[Text excerpt]

━━━━━━━━━━━━━━━━━━━━

Category Archives: Python

Data Camp: Week Adventure into Python Data Science

Image result for data camp

Introduction:

Noah, a former TechTarget colleague, mentioned  datacamp.com  to me, while we were discussing an issue with remotely hosted files (probably rdp associated) and pandas DataFrames.  On February 10th, I decided to give it a try and today, 6 days later, I finished up the Python Programmer Track (10 classes)!

What is Data Camp?  Data Camp is an online education company that offers data science specific courses.  They focus mostly on two lines of technology: R and Python.  They offer some auxiliary courses in other topics: SQL, Linux and git (as well as a few derivatives).  All the courses are hosted on their online platform, which overall is beautiful to interact with.  A bit more about the topics:

Data Camp Topics:

R – Statistical Programming Language

A statistical programming language inspired by LISP and developed by professors at the University of Auckland.  R has become famous amongst statistics and machine learning researchers where they prototype cutting-edge research and provide it as packages to CRAN, a online index for hosting R code.

Python – General Purpose Language

A general purpose programming language developed by Guido van Rossum.  It’s a dynamically typed, interpreted language that has been used for rapid prototyping and scripting.  Python as a general purpose programming language that can be used for: web development, networking, devops, data analysis and machine learning.  Python has gained popularity over the last few years with increased interest in it’s scientific computing platform.  Pandas, a popular Data Science framework, was inspired by R’s data frame.

SQL – Structured Query Language

Structured Query Language, SQL, is a domain-specific language typically associated with relational database management systems (RDBMS aka SQL databases), but has been coopted by other solutions (BI platforms, Hadoop and Spark).  SQL is easy to learn and revolves around a few common entities: Servers, Databases and Tables (Views etc).  Tables can be viewed as tabular data where rows are entities (employee) and columns are attributes of the entity (salary).  Most SQL is used to retrieve data hosted in tables mediated by RDBMS.

Context

R and Python are used to manipulate data in a procedural way, typically through the use of things like Data Frames (R), Pandas (Python) or Numpy (Python).  These libraries create tabular, matrix, vector or scalar data often rely on vectorized operations to do computation.  Both R and Python have extensive data visualization frameworks to create graphs.  They also have great libraries for statistics, machine learning and artificial intelligence.  SQL is primary associated with data retrieval and is used to get “data” back from a hard drive (through the database).  Most database are more limited in functionality when it concerns more finite data manipulation, graphing and machine learning (though extensions do exist).  They make up for it by being able to store large quantities of data without relying extensively on memory (volatile and limited).  Generally, most software engineers and analysts use both a programming language like (R/Python) and SQL (to access data).

Data Camp:

Summary:

Data Camp breaks down Python/R courses on career tracks: Python Programmer, Data Analyst and Data Scientist.  Each track is composed of a number of courses: 10, 13 and 20 respectively.  Topics covered: basic programming, data manipulation techniques, graphing, statistics, machine learning, network analysis and ai (1 course).

━━━━━━━━━━━━━━━━━━━━

[Source information]
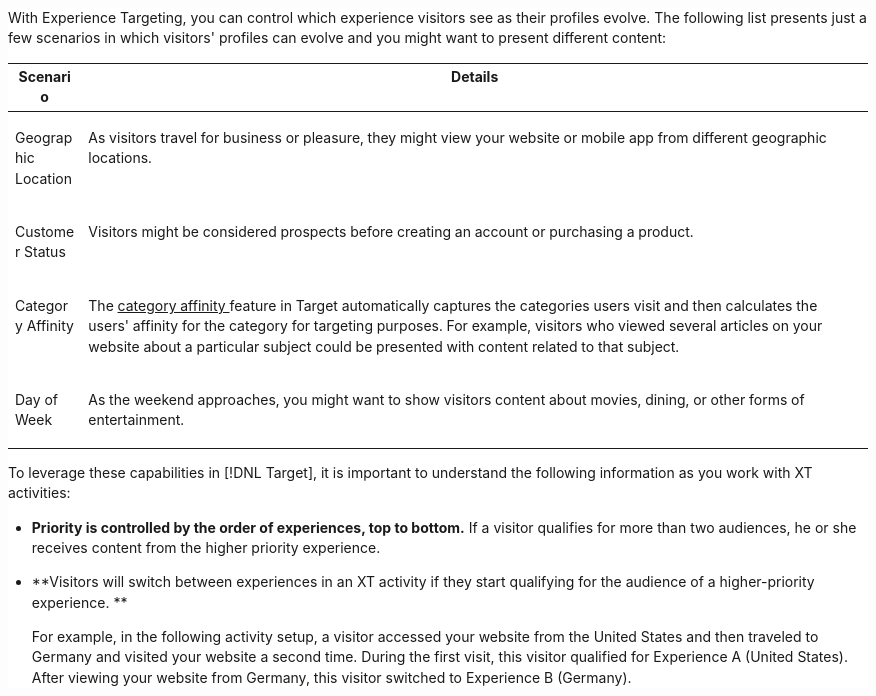With Experience Targeting, you can control which experience visitors see as their profiles evolve. The following list presents just a few scenarios in which visitors' profiles can evolve and you might want to present different content: 



<table id="table_4809FC45A27743128026C5E3074955EC"> 
 <thead> 
  <tr> 
   <th colname="col1" class="entry"> Scenario </th> 
   <th colname="col2" class="entry"> Details </th> 
  </tr> 
 </thead>
 <tbody> 
  <tr> 
   <td colname="col1"> <p>Geographic Location </p> </td> 
   <td colname="col2"> <p>As visitors travel for business or pleasure, they might view your website or mobile app from different geographic locations. </p> </td> 
  </tr> 
  <tr> 
   <td colname="col1"> <p>Customer Status </p> </td> 
   <td colname="col2"> <p>Visitors might be considered prospects before creating an account or purchasing a product. </p> </td> 
  </tr> 
  <tr> 
   <td colname="col1"> <p>Category Affinity </p> </td> 
   <td colname="col2"> <p>The <a href="../ov/c_visitor_profile.xml#concept_75EC1E1123014448B8B92AD16B2D72CC" format="dita" scope="local"> category affinity </a> feature in <span class="keyword"> Target </span> automatically captures the categories users visit and then calculates the users' affinity for the category for targeting purposes. For example, visitors who viewed several articles on your website about a particular subject could be presented with content related to that subject. </p> </td> 
  </tr> 
  <tr> 
   <td colname="col1"> <p>Day of Week </p> </td> 
   <td colname="col2"> <p>As the weekend approaches, you might want to show visitors content about movies, dining, or other forms of entertainment. </p> </td> 
  </tr> 
 </tbody> 
</table>

To leverage these capabilities in [!DNL  Target], it is important to understand the following information as you work with XT activities: 


* **Priority is controlled by the order of experiences, top to bottom.** If a visitor qualifies for more than two audiences, he or she receives content from the higher priority experience. 

* **Visitors will switch between experiences in an XT activity if they start qualifying for the audience of a higher-priority experience. ** 

  For example, in the following activity setup, a visitor accessed your website from the United States and then traveled to Germany and visited your website a second time. During the first visit, this visitor qualified for Experience A (United States). After viewing your website from Germany, this visitor switched to Experience B (Germany). 
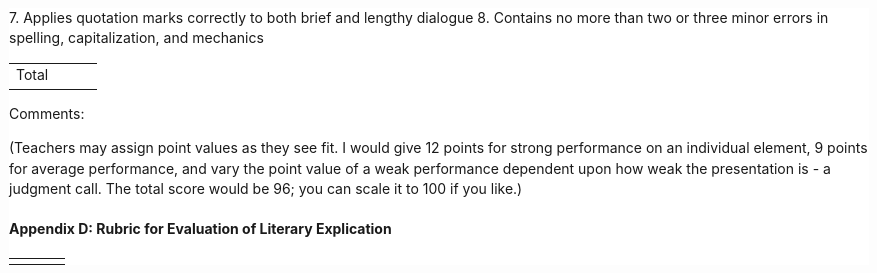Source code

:   </tr>
  <tr>
   <td>
    7. Applies quotation marks correctly to both    brief and lengthy dialogue
   </td>
   <td>
   </td>
   <td>
   </td>
   <td>
   </td>
  </tr>
  <tr>
   <td>
    8. Contains no more than two or three minor errors in spelling, capitalization, and mechanics
   </td>
   <td>
   </td>
   <td>
   </td>
   <td>
   </td>
  </tr>
 </table>
 <span class="indent">
 </span>
 <span class="indent">
 </span>
 <span class="indent">
 </span>
 <table border="0">
  <tr>
   <td>
    Total
   </td>
   <td>
   </td>
   <td>
   </td>
   <td>
   </td>
  </tr>
 </table>
 Comments:
 <p>
  (Teachers may assign point values as they see fit.  I would give 12 points for strong performance on an individual element, 9 points for average performance, and vary the point value of a weak performance dependent upon how weak the presentation is - a judgment call.  The total score would be 96; you can scale it to 100 if you like.)
 </p>
 <p>
 </p>
 <h4>
  Appendix D:  Rubric for Evaluation of Literary Explication
 </h4>
 <table border="0">
  <tr>
   <td>
   </td>
   <td>
   </td>
   <td>
   </td>
   <td>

━━━━━━━━━━━━━━━━━━━━

[Action item]
Please pick up the Data Camp post after its last sentence and keep writing it. You won't need the data for this.

[Answer area]
Each course is composed of 3-5 segments.  Each segment has a set of lectures followed by exercises.  You can expect around 3 lectures and 10 exercises per segment.  Most courses build on themselves intuitively beginning with the basics and gradually building up in complexity.  I was surprised to find lectures on generators, closures and how they relate to data frames within the first 4 classes.

Lectures:

datacamp lecture

Lecture portion of the website is beautiful.  Presentations have nice transitions and the website background is not distracting.  Lecturers were clear and easy to follow.  You get a sense that al to of effort was put into the curriculum.  There were multiple lecturers in the 10 courses I took (around 5-6).  Some of these lecturers work for esteemed companies like Anaconda, published books on the topic they spoke on or had a background in software engineering/consulting.  Overall, the lectures were high quality with very few mistakes.

Practice Sets:

datacamp practice problems.

The practice problems were conducted in what looks like a modified ipython notebook embedded in the website.  They have 4 panels, the 2 on the left: exercise and instructions and 2 on the right: Scrapt.py and ipython Shell.

The exercise and instructions provide guidance on how to complete the exercise.  The Exercise section explains the topic.  The instructions tell you what steps need to be completed before submission is excepted.

Script.py is where you write your code.  The run code button let’s you execute script.py and see the output in the IPYTHON SHELL.  It’s pretty interactive.  When you submit answer, it checks if the solution matches the instruction section.  For the most part, there are few cases where code I submitted was marked wrong when it was in fact right.  That’s great!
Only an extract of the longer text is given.